The materials at the top of the triboelectric series will tend to transfer charge to those at the bottom. However, it’s important to note that just because a material is ranked higher doesn’t necessarily mean it will create a greater amount of charge transfer. The actual transfer of charge is influenced by various factors, including the smoothness of the surfaces in contact and the speed at which the two materials are separated.
For us to effectively understand the ESD phenomenon, we must recognize that many issues arise from materials with low charge mobility. This low mobility allows charges to accumulate on the surface of the materials, leading to a higher potential difference. For instance, if we take two conductors with high charge mobility and separate them, we won't observe any triboelectric charging. In this case, as soon as we begin to separate the materials, the charges will not accumulate but will return to their original state.Thus, our focus should shift to situations where an insulator comes into contact with a conductor.

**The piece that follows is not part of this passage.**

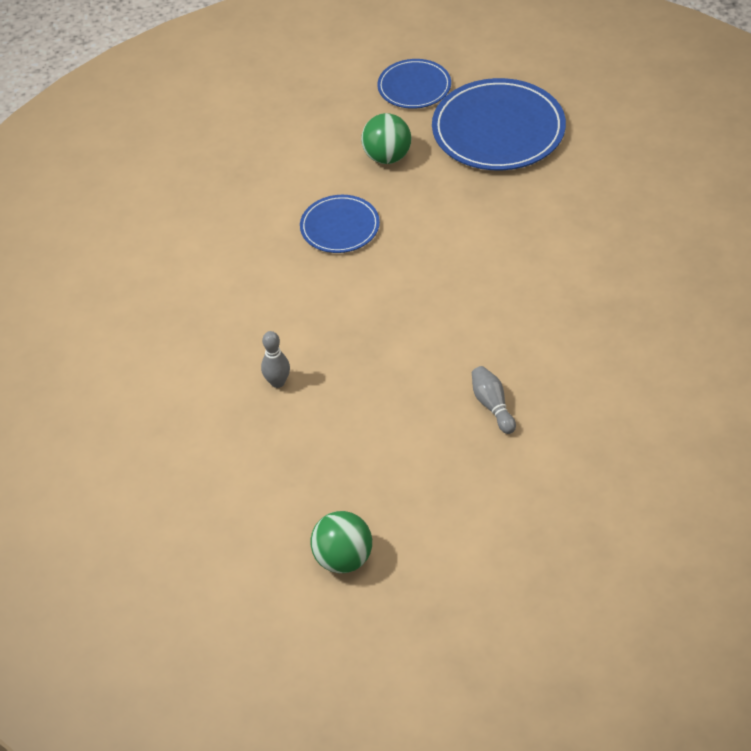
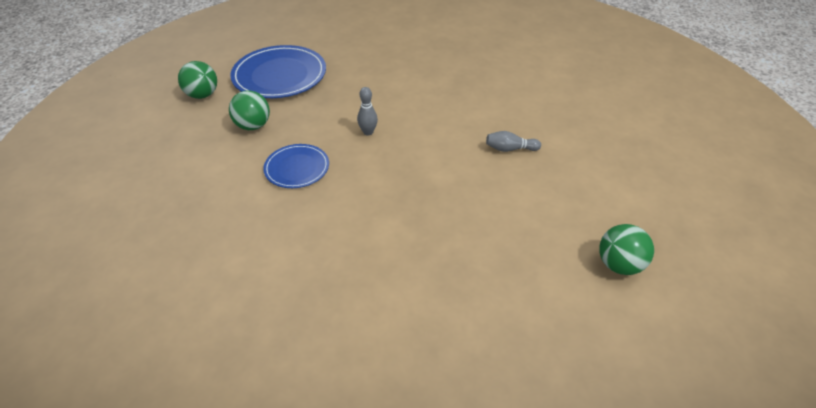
camera: 70 degrees left, 5 degrees down
grey bowling pin [261,331,290,388] -> grey bowling pin moved to [357,87,378,135]
blue plate [377,59,451,109] -> green ball [178,61,217,99]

We previously mentioned that static electricity arises from low charge mobility in materials, which means that the charges primarily exist at the material's surface rather than throughout its interior. In insulators, this localized charge does not disperse through the material; instead, it remains concentrated where it was generated. This behavior contrasts sharply with conductors, where charges can move freely across the surface. Consequently, when we ground an insulator, nothing occurs because the charges cannot migrate from their initial location. In contrast, grounding a conductor will effectively remove excess charges.
🔓 A key point to remember is that the charge typically originates in the insulator, where it remains stationary, and can then be transferred to a conductor either through direct contact or induction.
Once the charge is present in the conductor, where it is free to move, the risk of electrostatic discharge increases, especially if this conductor is brought near another metallic object. In such cases, the potential for ESD becomes a significant consideration in circuit board design, and understanding these interactions is essential for preventing issues related to static electricity.
This process can happen even when the metallic object in question is not directly connected to an earth ground. The current can still flow through the parasitic capacitance that exists between the metal and the earth ground. This mechanism is essentially how transient events occur, operating on principles similar to those found in alternating current (AC) systems within a capacitor.
During an ESD event, the current does not travel through the protective earth connection, which is often represented by the green and yellow wire. This wire presents a high impedance to the ESD discharge. Instead, the ESD charge flows through the parasitic capacitance formed between the metallic object and the earth ground, effectively acting like a capacitor.
This explains why we can sometimes feel an ESD event, for example, when we touch a door handle that is not directly connected to earth ground. The sensation arises due to the capacitance between the door handle and the earth ground.
When we consider a charged element, whether it is an insulator or a conductor, it will create a static electric field around it due to the presence of these charges. If this charged object is brought near another neutral conductor, it induces polarization or displacement of charges within the neutral conductor. This means that the charges in the neutral conductor will begin to align in a specific direction to counterbalance the applied charge from the charged object, effectively creating its own electrostatic field.